Entretanto, existem momentos que uma ajuda mais direta é importante. Ainda mais quando se passa quase 17 anos sem chegar e acelerar.
“Tem jeito, mas ainda tem muito a melhorar”, me disse Cesar Mittag ao sair da minha primeira “bateria de testes”. Jean Picolotto pilotou comigo e deu algumas dicas (todas gestuais), mas que não soube aproveitar. Por uma série de motivos, como a dificuldade em aplicar aquilo que sabia na teoria.
Com isso, após acompanhar o meu traçado e minha média de tempos, Picolotto me chamou para dar uma volta na pista – o famoso “track walk”. A cada curva, me dizia não apenas como fazer para obter o melhor tempo: explicava o por quê daquilo tudo.
Pequenos detalhes que fizeram uma grande diferença. Minha volta mais rápida antes da aula, era de 1:03,8 segundos. Depois, caiu para 59 segundos alto – “apenas” dois segundos mais lento que o vencedor da bateria, que compete há anos.
É! Parece que levo mesmo jeito.
Não fui ultrapassado por ninguém: uma pequena vitória
O Kartódromo Dante Roveda tem 1.070 metros de extensão. A bateria que corri foi composta por oito pilotos, dividida em cinco minutos de classificação e mais 25 minutos de prova. Como já esperado, minha classificatória foi digna de um piloto da Sauber na Fórmula 1: último colocado.
Na largada, vi os adversários se distanciarem a cada volta. Em poucos minutos, eu já estava praticamente sozinho na pista. Quando olhava à frente, não via ninguém. O mesmo ocorria ao olhar para trás.
Nada que me fizesse ficar chateado. Para quem havia ficado mais de 16 anos sem acelerar, só queria me divertir e, claro, experimentar um pouco mais. Tive alguns sustos, mas não rodei.
Porém, nos últimos minutos, a mente parecia aquelas crianças em viagem longa. “Falta muito?”; “Já acabou?”; “Tô com fome”; e por aí vai. Mas, em nenhum momento, pensei em desistir – o que se mostrou um acerto.

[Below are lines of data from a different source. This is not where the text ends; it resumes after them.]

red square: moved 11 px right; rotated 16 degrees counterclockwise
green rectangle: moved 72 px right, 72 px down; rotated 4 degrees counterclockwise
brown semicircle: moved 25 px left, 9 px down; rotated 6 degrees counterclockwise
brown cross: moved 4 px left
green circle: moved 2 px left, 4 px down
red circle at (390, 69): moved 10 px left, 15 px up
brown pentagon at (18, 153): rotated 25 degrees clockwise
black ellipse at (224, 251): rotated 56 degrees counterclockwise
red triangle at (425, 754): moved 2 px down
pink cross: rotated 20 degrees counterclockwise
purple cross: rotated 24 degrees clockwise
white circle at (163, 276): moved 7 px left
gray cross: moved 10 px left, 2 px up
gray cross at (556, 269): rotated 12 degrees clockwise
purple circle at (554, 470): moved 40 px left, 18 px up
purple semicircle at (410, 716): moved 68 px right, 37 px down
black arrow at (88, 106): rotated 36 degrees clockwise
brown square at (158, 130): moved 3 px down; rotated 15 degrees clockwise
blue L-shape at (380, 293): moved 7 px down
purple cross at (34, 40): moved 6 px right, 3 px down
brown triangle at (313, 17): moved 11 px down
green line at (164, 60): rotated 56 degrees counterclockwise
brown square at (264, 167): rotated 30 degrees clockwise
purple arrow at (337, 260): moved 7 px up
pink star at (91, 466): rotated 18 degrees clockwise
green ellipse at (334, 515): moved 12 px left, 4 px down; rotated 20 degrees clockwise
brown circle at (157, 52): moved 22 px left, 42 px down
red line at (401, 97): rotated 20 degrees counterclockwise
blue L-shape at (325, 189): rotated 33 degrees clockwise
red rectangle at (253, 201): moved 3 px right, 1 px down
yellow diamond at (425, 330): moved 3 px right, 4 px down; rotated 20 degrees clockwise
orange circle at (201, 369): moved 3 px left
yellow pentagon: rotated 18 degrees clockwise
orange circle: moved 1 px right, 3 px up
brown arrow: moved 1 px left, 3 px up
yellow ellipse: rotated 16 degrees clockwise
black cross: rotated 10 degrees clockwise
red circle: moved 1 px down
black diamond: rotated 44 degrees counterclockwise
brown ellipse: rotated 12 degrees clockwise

Porque, ao final dos 25 minutos de prova, Júlio Pires teve de abandonar. Com isso, além de não tomar volta dos líderes, também “fiz uma ultrapassagem” – para mim foi isso que aconteceu e ninguém me tira isso.
Faria tudo de novo
Sair de Porto Alegre para ir a Vacaria, para muitos, pode ser uma loucura. Afinal, existem lugares que oferecem esse tipo de experiência aqui na Região Metropolitana da capital – onde moro –, tanto em ambiente fechado quanto em aberto.
Mas, sempre tem algo que nos faz tomar decisões um tanto “estranhas” para alguns. No meu caso, foi o fato de encontrar uma turma que não queria “mais um” para formar grid. Todos ali, de alguma forma, queriam se divertir e ver eu me divertir.
A maioria sabia sobre a minha paixão pelo esporte e a vontade de ser piloto, algo que as condições financeiras nunca permitiram. Porém, aos poucos, a gente encontra um lugar ao sol.
Como diz Cesar Mittag: “Tu é de casa”. E isso é o que vale.